A commentary by Stefania Papatheodorou provided an overview and guidance about umbrella reviews and why they are needed [1]. We would like to compliment the author for providing this short “manual” for conducting an umbrella review.

We read with great interest the commentary, however we have major concerns regarding the grading of the certainty of evidence. Papatheodorou recommended for umbrella reviews to classify the certainty of evidence in four categories (definite association, suggestive (possible) association, no association or inconclusive association (insufficient evidence)) according to the following criteria: the p value (statistical significance; p < 0.000001), number of cases (cut-off by 1000 cases), the p-value of the largest component study (p < 0.05), 95% prediction intervals (excluding the null value), absence of large heterogeneity (I2 < 50%), no evidence of small study effects (p > 0.1), and no evidence of excessive significance (p > 0.1). The author highly recommended to use the criteria to ensure objectivity and standardized classification across umbrella reviews. But so far, there is no consensus that these criteria are the method of choice. Most of these criteria are categorized according to arbitrary cut-offs. For example, the p-value is not a good option to evaluate the clinical relevance of the findings from a study [2]. Moreover, using the arbitrary cut-off values for I2 has been criticised because it does not present an adequate measure of heterogeneity between studies [3]. Additionally, the 95% prediction interval (PI) is the range in which the true effect size of a future study will lie with 95% certainty. Thus, it provides information on heterogeneity, but should not be misused to interpret an association as “statistical significant” (defined as exclusion of the null value) [3]. We believe that applying these criteria can lead to misclassification of the evidence class. Moreover, we are surprised that the author concluded that “umbrella reviews have the potential to provide the highest quality of evidence, if conducted and interpreted properly”, but did not refer to the study design and quality/risk of bias of the primary studies included in meta-analyses.

In this context, there is a well-established tool available that consider these latter factors. The GRADE (Grading of Recommendations, Assessment, Development and Evaluations) working group has developed a systematic, sensible and transparent approach to grade the certainty of evidence and its strength of recommendations, which are adopted from considerations arising from the Bradford Hill criteria for causation [4]. There is an overlap to the recommended criteria by Papatheodorou, but GRADE implements additional important issues for evaluating the certainty of the evidence.
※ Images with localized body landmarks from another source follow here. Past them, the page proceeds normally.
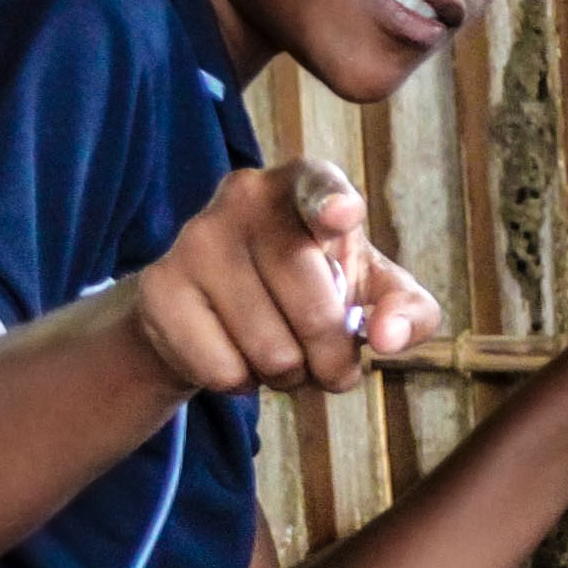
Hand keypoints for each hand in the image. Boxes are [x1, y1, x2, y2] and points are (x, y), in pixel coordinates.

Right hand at [132, 159, 441, 395]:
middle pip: (314, 306)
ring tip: (281, 356)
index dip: (333, 203)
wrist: (213, 307)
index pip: (319, 186)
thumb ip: (408, 312)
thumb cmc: (315, 289)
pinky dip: (241, 383)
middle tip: (330, 366)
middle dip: (333, 358)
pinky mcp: (160, 289)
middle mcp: (247, 198)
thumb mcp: (372, 294)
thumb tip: (388, 339)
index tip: (344, 216)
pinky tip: (235, 355)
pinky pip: (223, 369)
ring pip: (269, 349)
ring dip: (288, 376)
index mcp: (304, 185)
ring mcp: (196, 239)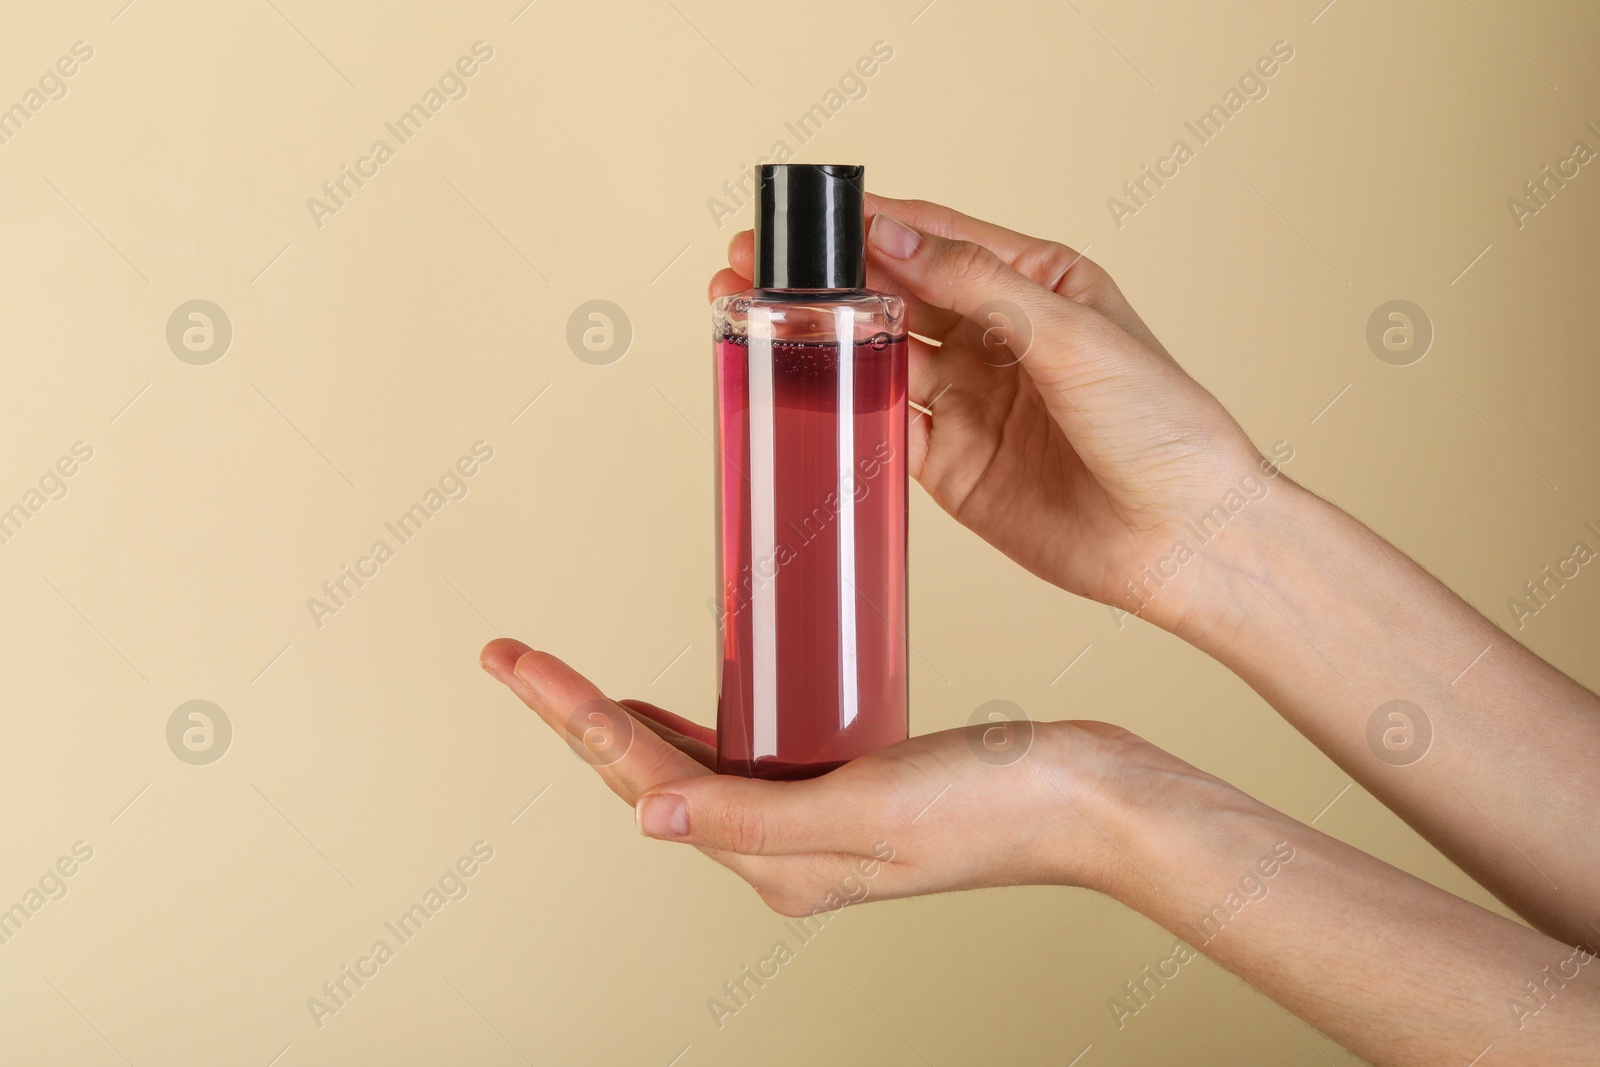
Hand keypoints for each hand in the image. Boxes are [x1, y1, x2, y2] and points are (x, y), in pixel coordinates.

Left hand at [479, 639, 1183, 914]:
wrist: (1090, 799)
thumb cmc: (992, 806)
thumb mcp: (861, 809)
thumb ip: (747, 815)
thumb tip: (645, 814)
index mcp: (776, 862)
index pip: (643, 778)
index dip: (572, 714)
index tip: (516, 659)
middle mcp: (782, 849)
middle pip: (649, 771)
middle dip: (576, 713)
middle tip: (513, 656)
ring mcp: (812, 818)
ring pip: (690, 764)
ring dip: (624, 720)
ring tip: (565, 679)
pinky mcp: (845, 784)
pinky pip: (746, 755)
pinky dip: (699, 724)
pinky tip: (684, 704)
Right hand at [711, 194, 1280, 633]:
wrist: (1183, 539)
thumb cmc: (1160, 425)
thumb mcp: (1071, 335)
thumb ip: (977, 285)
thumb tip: (896, 235)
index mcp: (1034, 285)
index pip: (935, 239)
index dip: (868, 227)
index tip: (805, 221)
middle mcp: (996, 339)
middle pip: (894, 295)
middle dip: (826, 280)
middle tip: (754, 267)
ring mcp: (970, 403)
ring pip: (878, 359)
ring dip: (821, 341)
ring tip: (757, 320)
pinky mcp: (953, 466)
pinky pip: (883, 430)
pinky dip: (842, 414)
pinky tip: (799, 395)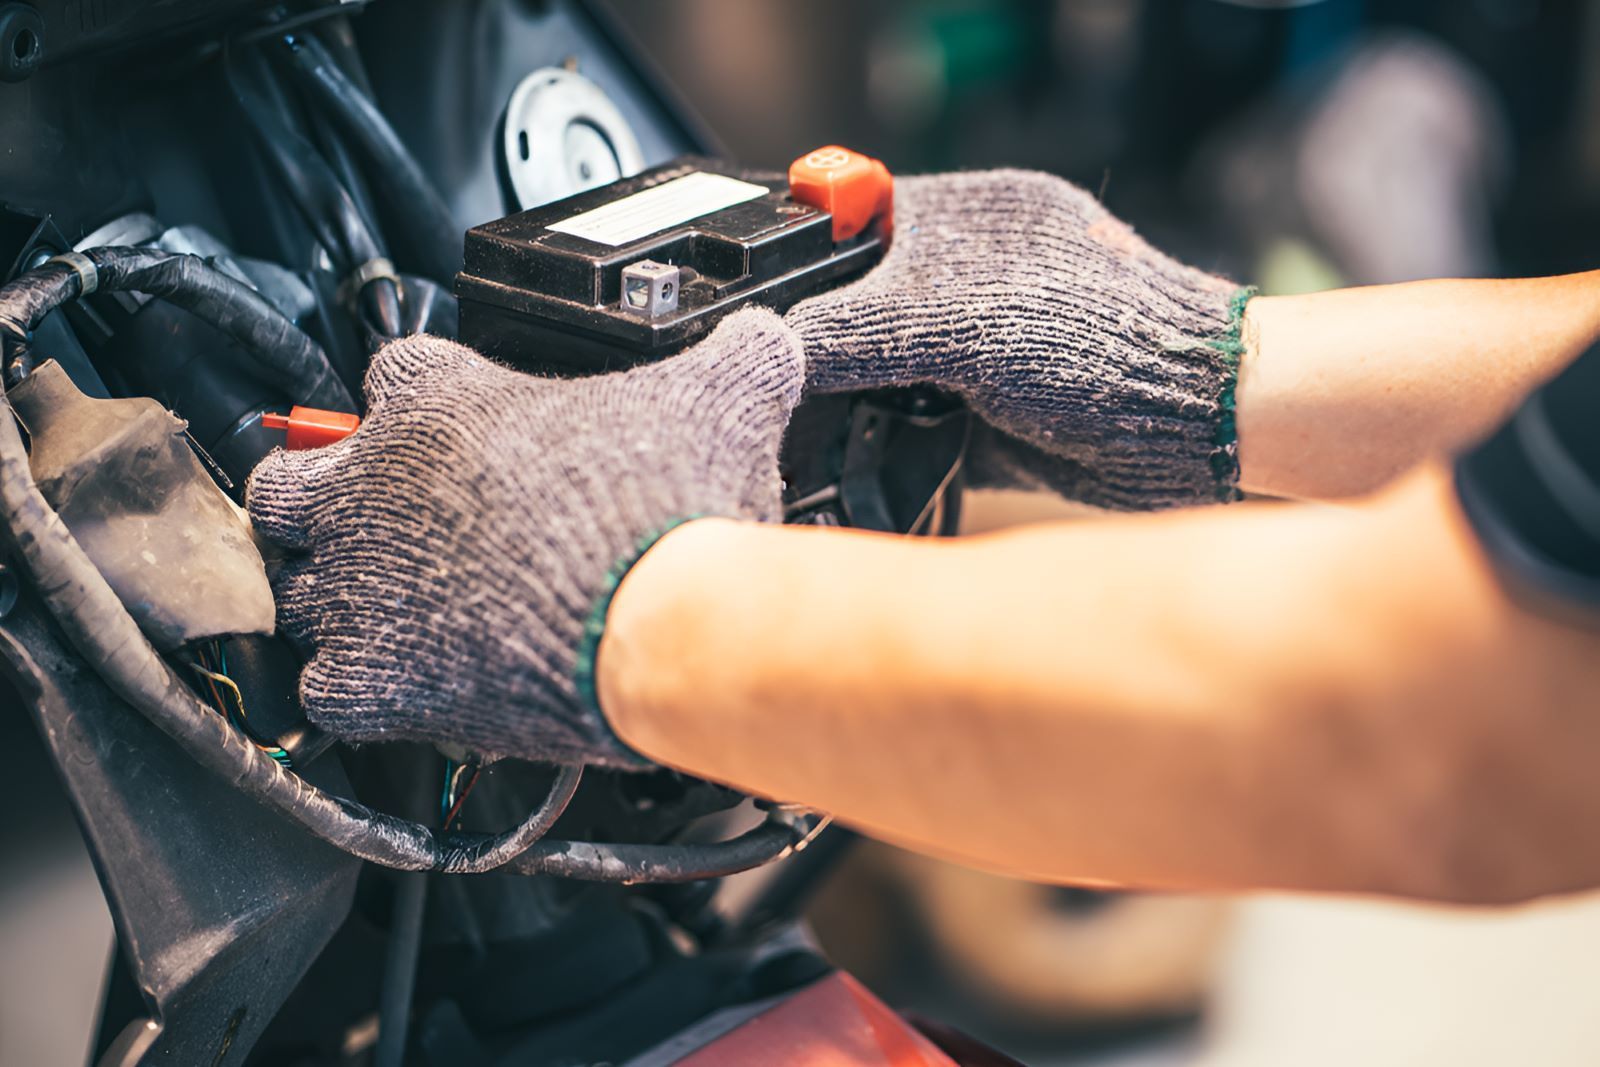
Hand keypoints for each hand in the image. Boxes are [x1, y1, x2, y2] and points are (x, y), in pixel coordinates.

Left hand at [246, 309, 804, 766]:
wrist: (659, 621)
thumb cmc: (668, 510)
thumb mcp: (720, 398)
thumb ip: (737, 356)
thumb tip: (768, 340)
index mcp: (439, 401)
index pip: (389, 373)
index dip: (418, 403)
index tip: (449, 428)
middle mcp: (373, 486)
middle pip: (288, 479)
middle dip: (322, 499)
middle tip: (383, 524)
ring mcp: (358, 586)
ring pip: (295, 588)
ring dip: (337, 601)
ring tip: (399, 615)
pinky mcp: (367, 677)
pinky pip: (320, 687)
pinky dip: (353, 692)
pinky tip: (402, 691)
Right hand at [787, 170, 1253, 509]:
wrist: (1194, 429)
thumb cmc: (1106, 343)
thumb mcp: (961, 324)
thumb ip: (860, 329)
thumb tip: (776, 349)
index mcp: (972, 222)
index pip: (856, 231)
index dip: (808, 269)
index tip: (765, 315)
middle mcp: (972, 284)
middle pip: (861, 309)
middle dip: (825, 350)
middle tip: (782, 385)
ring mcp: (980, 354)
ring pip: (880, 377)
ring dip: (851, 406)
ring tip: (813, 430)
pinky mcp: (986, 423)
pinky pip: (908, 434)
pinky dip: (883, 451)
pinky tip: (860, 462)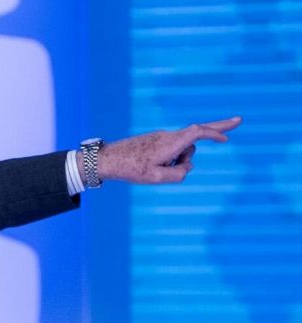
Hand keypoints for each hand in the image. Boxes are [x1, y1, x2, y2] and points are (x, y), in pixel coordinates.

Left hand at [86, 116, 241, 183]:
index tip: (229, 136)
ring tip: (153, 170)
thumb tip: (188, 168)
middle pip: (194, 138)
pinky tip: (149, 168)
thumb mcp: (156, 178)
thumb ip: (179, 174)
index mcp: (170, 142)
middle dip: (215, 131)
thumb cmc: (130, 169)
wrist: (106, 160)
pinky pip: (169, 152)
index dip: (216, 132)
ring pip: (180, 151)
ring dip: (176, 163)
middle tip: (239, 121)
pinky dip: (168, 162)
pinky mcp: (154, 141)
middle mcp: (167, 136)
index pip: (198, 132)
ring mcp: (160, 138)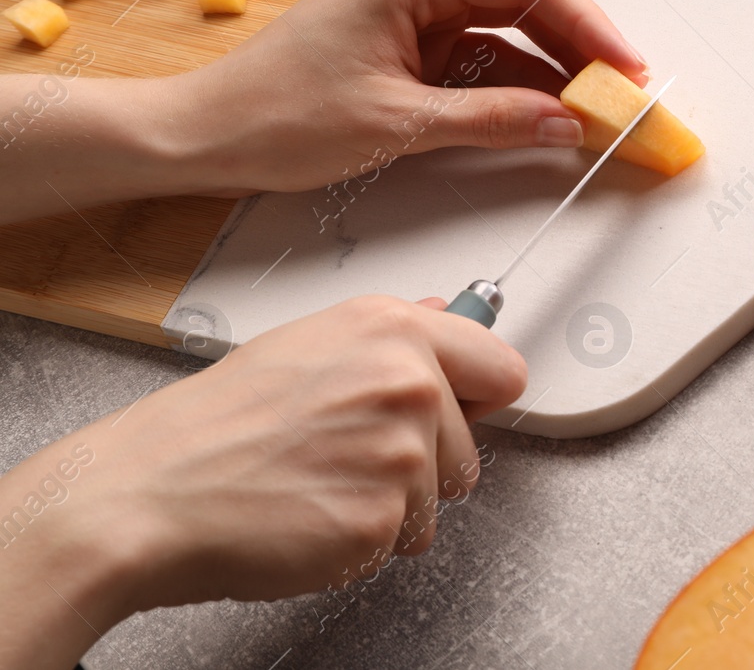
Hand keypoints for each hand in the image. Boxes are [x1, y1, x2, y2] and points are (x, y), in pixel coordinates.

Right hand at [0, 294, 526, 669]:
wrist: (145, 494)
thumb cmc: (211, 426)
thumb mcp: (305, 346)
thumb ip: (389, 337)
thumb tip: (446, 317)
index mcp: (391, 329)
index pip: (502, 368)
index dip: (479, 400)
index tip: (460, 411)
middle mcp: (408, 382)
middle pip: (473, 447)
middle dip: (424, 464)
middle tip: (345, 457)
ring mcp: (401, 452)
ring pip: (441, 499)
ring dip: (392, 507)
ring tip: (319, 484)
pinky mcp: (384, 519)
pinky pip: (403, 541)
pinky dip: (363, 543)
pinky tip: (312, 516)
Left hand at [173, 0, 649, 195]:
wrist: (206, 135)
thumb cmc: (277, 118)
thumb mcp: (397, 125)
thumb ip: (493, 120)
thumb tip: (566, 124)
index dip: (588, 22)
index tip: (625, 68)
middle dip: (580, 39)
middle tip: (621, 90)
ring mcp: (413, 5)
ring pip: (511, 20)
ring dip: (555, 62)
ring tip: (595, 106)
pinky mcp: (410, 37)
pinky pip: (483, 48)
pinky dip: (520, 79)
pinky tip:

Although GRADE includes some subjective decisions, this tool considers more criteria to evaluate the grading of the evidence [4]. The following criteria are included in the GRADE tool:

  • the risk of bias in the studies accounting for limitations in the study design and methods, by applying the Cochrane tools e.g. the revised Cochrane risk-of-bias tool for randomized trials (RoB 2) [5], or the Risk Of Bias In Non-randomized Studies of Interventions (ROBINS-I) [6],

  • Inconsistency between study results (heterogeneity),

  • Indirectness: Considers the applicability of the single study to the study question of interest with respect to the participants, intervention, comparator and outcome (PICO),

  • Imprecision: Precision of the overall effect estimate considering the 95% confidence interval as well as total sample size,

  • Small study effect (publication bias),

  • Other: Large effect size, dose-response association, absence of confounding.

While the first five categories might be possible reasons for a down grading, the last category may lead to rating up of the certainty of evidence.

The main challenge of the GRADE tool might be the evaluation of risk of bias from the primary studies included in the meta-analysis, by using the tools suggested by Cochrane [5, 6]. So far, especially for non-randomized intervention and observational studies, this information is rarely available in the published meta-analyses. Thus, a lot of work has to be done, which requires a level of epidemiological knowledge of the authors [7].

In conclusion, umbrella reviews provide a comprehensive overview of a specific research topic and are very helpful tools to evaluate the certainty of evidence. These systematic overviews are helpful for the translation of research findings into recommendations, and also for identifying new research directions. We agree that for comparability, standardized procedures, especially regarding the evaluation of the certainty of evidence, are needed. However, the reliance solely on “statistical significance” (expressed mainly as p-values) should not be the way forward, and further aspects such as the risk of bias need to be considered to judge the certainty of evidence.